123) Structural Unemployment - This is the unemployment caused by the long-term decline in demand
for the products of an industry that causes the demand for workers in this industry to fall. They are
unable to find another job as they maybe occupationally immobile/ lack the relevant skills. Eg/ Coal
miners due to the decline in demand for coal.

124) Cyclical unemployment: this is caused by falling aggregate demand for goods and services due to
a downturn in the trade/ economic cycle causing the derived demand for labour to fall.

125) Invisible trade – Trade in services. Eg/ Tourism, education, banking

126) Globalisation - refers to the closer integration and inter-connectedness of countries that comes
about due to improved technology and an increase in international trade.

127) Trading blocs – These are groups of countries that come together and for a union to promote free
trade between them; they abolish all trade barriers between them.

128) Trade barriers – These are obstacles that are imposed by governments to limit the number of
imports coming into the country.

129) Tariffs – These are taxes on imports. When a tariff is imposed, the price of imports would rise.

130) Quotas – These are quantitative restrictions imposed on the amount of imports that are allowed to
enter a country.

131) International borrowings – the amount of money a country has borrowed from abroad.
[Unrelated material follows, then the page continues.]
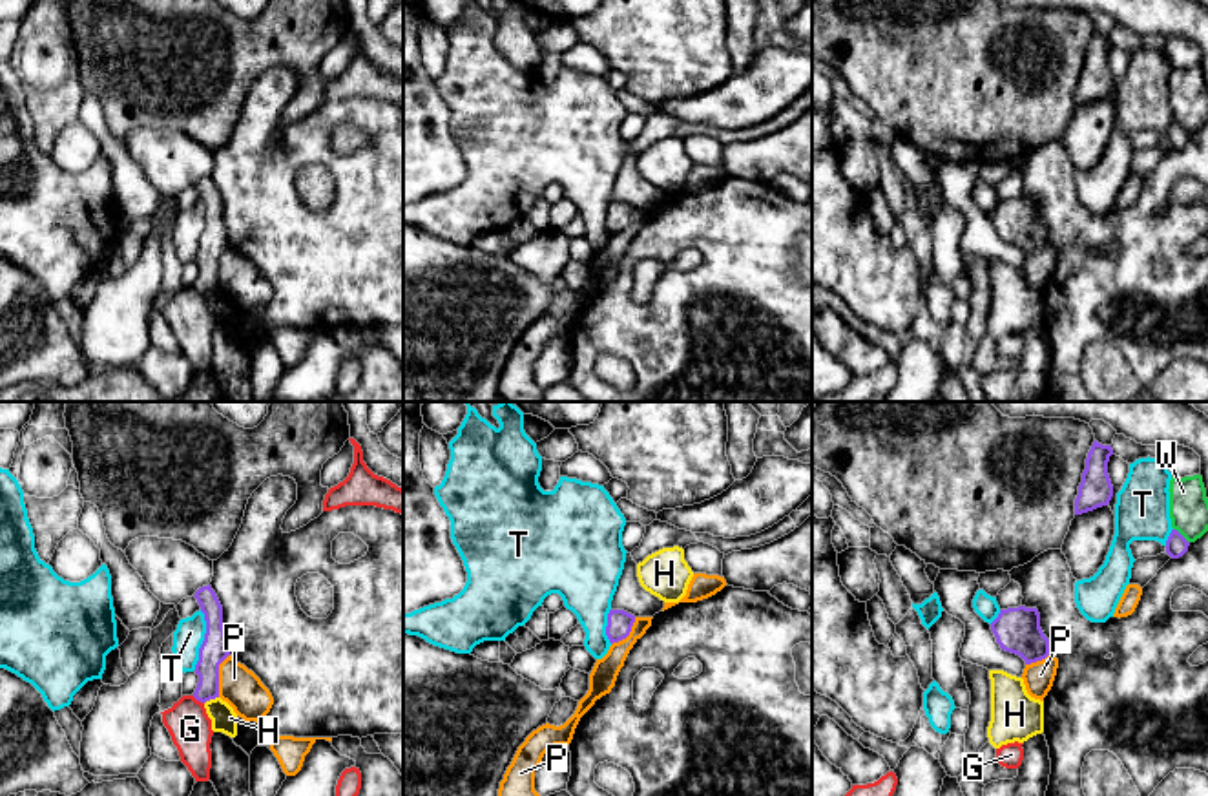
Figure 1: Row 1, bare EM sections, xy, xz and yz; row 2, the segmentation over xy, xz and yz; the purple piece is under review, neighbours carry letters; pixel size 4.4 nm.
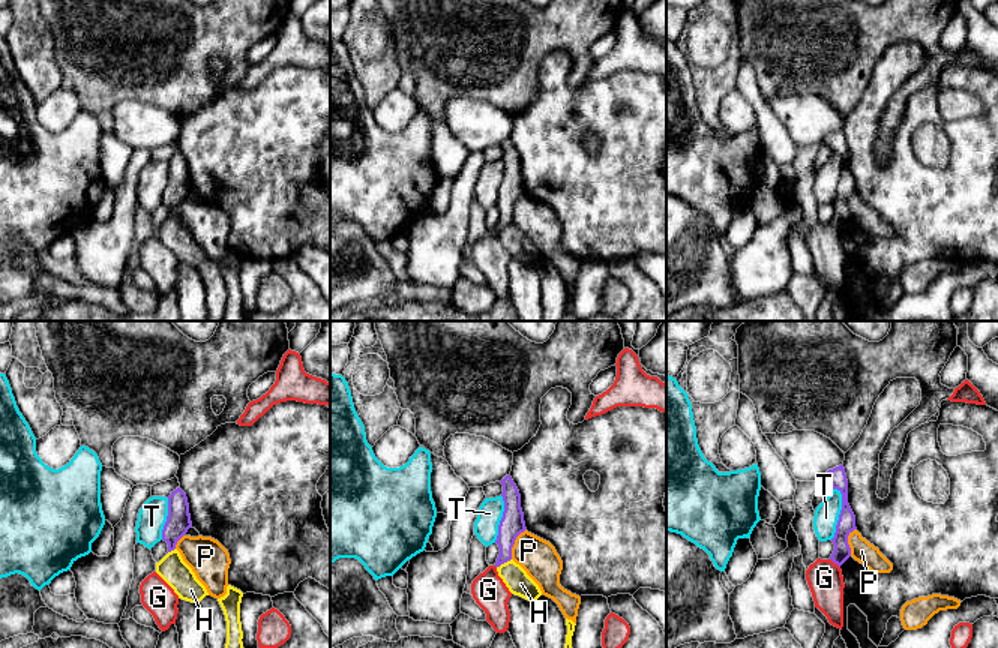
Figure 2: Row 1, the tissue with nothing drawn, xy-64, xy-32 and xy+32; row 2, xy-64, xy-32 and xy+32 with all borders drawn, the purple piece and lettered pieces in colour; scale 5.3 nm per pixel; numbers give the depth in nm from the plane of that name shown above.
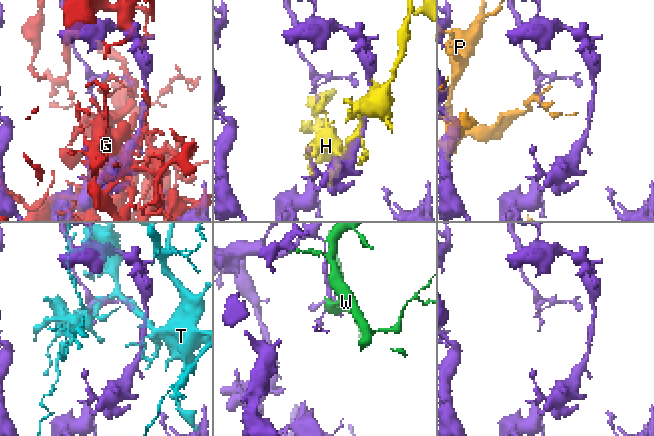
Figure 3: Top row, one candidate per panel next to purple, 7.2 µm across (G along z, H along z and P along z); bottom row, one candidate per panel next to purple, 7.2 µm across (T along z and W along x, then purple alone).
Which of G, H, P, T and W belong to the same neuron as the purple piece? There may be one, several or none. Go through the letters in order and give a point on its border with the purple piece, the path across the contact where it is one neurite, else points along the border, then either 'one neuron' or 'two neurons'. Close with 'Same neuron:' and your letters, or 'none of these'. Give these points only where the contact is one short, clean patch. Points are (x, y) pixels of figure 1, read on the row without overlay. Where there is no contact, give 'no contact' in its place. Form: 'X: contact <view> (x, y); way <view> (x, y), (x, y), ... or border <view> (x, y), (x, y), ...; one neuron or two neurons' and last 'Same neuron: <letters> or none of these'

132) Dumping – When excess supply of a good is sold in another country at a low price, below the
average cost of production. It is an unfair trading practice and could cause a fall in demand for the
domestic alternative.

133) MNC – This is a firm which has its headquarters in one country produces and sells in several others.
They bring FDI into other countries.

134) WTO – an international organisation that promotes free trade by organizing rounds of talks to
persuade member countries to reduce trade barriers.

135) Speculation – its when an asset is bought or sold based on a prediction, in the hope of making a
capital gain. For example, shares/ currency maybe bought to be sold at a later date at a higher price.